Add a bit at a time.  That actually goes for all the spices.  Each time you add some spices, give them a bit of time to sit in the chili, as it cooks, and allow the tastes to mix before you decide to add more.


RECIPE

* 2 small onions
* 2 lbs ground beef
* 2 cloves garlic
* 2 carrots
* 2 celery stalks
* 1/2 red pepper
* 1 cup mushrooms
* 1 can black beans, strained and rinsed
* 1 can red kidney beans, strained and rinsed
* 1 can crushed tomatoes
* 1 can tomato paste
* oregano
* hot sauce
* Chili powder
* Cumin
* Chili flakes
* Paprika
* Salt/Pepper
* Can add cayenne pepper for some extra heat if you wish

1. Fry onions/garlic until softened

2. Add ground beef plus a bit of oregano and a few drops of hot sauce and cook until the meat is completely brown

3. Add meat mixture to your slow cooker with a slotted spoon

4. Chop up your vegetables of choice. (I decided to add carrots, celery, peppers, and mushrooms.) Add them to the slow cooker.

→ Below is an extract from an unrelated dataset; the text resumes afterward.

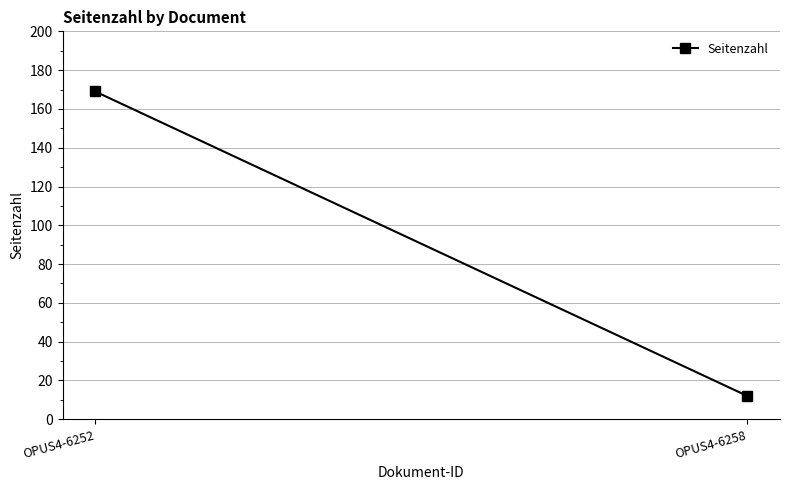

At which label is the value closest to 90?

OPUS4-6258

5. Add your strained and rinsed cans of beans, followed by the crushed tomatoes and the tomato paste.

6. Finally add the spices (hot sauce, chili powder, cumin, chili flakes, paprika, salt, pepper) and gently stir the mixture together.

7. Cook in slow cooker on High for approximately 2 hours, stirring occasionally.

8. Turn slow cooker down to Low and allow to continue cooking for another 3 hours or so. Again, check/stir occasionally.

NOTE: If you find you are low on sauce, as I was, consider adding another half can of tomatoes/ready-made sauce/etc.